We have a lot of extra heavy lifting to do to try to make sense of what is going on. If that was not enough, we have for the first time a completely transformational application of ICT technology in digital delivery. All that means that this has to be done slowly and sensitively. I would like to think that the kind of flexibility that the Minister showed in the seminal Committee stage of the 2012 Act is still available to us because if he is not sensitive to the sort of things that are being raised he risks prejudicing public perception of what he is trying to do, as the noble Baroness, Lady Lister, said.

I am absolutely certain that the vast majority of people who will need to take advantage of universal credit in future are literate and have internet access. We know from government research that the penetration of digital technology is increasing and will continue to do so. It is the two lowest deciles of income distribution in terms of household income that I continue to lose sleep about—people who earn less than £10,000 a year. We have been hearing about some of these acute problems and they are just as acute as they were in 2012. I understand that we have to hasten slowly to get this right, but we have to find a better way of informing Parliament about what is going on. I think the next set of detailed guidance that we can expect—my spies tell me and my spies are everywhere—will be in the late summer of 2014 and the next substantial rollout might not be until the spring of 2015. How are we, as parliamentarians, to keep up with what is actually going on? Reading the newspapers is not always helpful because, although they can highlight some of the problems, they do not tell the whole story.

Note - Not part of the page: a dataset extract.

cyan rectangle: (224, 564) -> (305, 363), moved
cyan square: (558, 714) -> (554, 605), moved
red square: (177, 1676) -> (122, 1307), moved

I make a plea to the Minister. Can he think about ways of dealing with this other than Motions of Regret? It is a game we can all play, and we could do it every month if we had to, but I think there is a more grown-up way of accepting that, for the next two years and, indeed, for the rest of this Parliament, there will be periods when the Government could find a parliamentary opportunity for us to have a sensible discussion, be given reassurances and ask these detailed questions which are so important, not just to us, but to the people outside.

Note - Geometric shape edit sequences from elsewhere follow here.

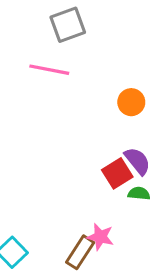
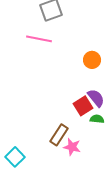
brown rectangle: (80, 252) -> (59, 135), moved

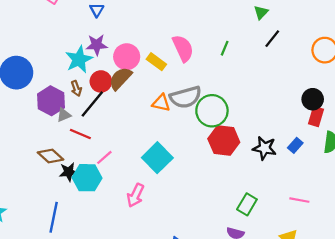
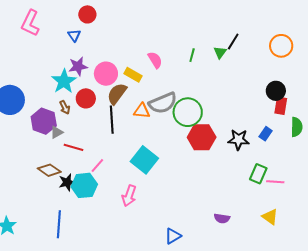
green triangle: (261, 12) -> (220, 52), moved
pink semicircle: (183, 48) -> (155, 60), size x0.7
brown semicircle: (120, 78) -> (117, 94), moved
black line: (92, 104) -> (112, 120), moved, turned -36
green rectangle: (247, 204) -> (258, 174), moved

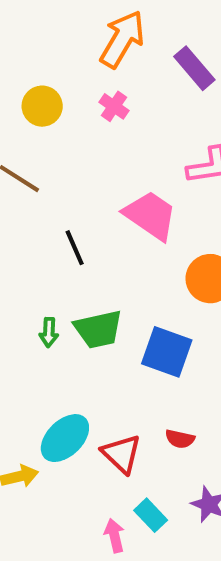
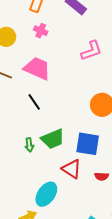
pink trapezoid: (150, 215) -> (37, 68), moved
red semicircle: (180, 439) -> (102, 176), moved
red triangle: (121, 454) -> (72, 169), moved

I agree with everything that has been said about the monthly payment, particularly by the noble Baroness, Lady Lister. That is probably my biggest worry. I know that she has more expertise than I about the split payments, but I listened carefully to what she had to say and I think that her questions deserve answers. The additional problem of behavioural change, on top of everything else, is something that is too dangerous, and I wish we were not doing it at all. Maybe we could do it in future, when this gets straightened out, but it is too risky to do it in this way.

My final point before I sit down, because it is late, is that the SSAC has done a very good job. I still remember the long look I got down the ministerial nose when I suggested this at the beginning. This was my idea, because I thought it would help. Luckily, the Minister eventually took my advice. The SSAC has done a remarkable job and I hope that the Minister will continue to involve it. Although it does not have any statutory control over guidance, if we get to the position where guidance is needed, such as in the definition of what is vulnerable, and we cannot get that clear with the stakeholders that the SSAC knows and works with so well, then we will be lost when this gets implemented. I hope that the Minister will give us an assurance that the SSAC will have a key and continuing role in this evaluation and monitoring process. Otherwise, it will be more difficult to achieve successfully.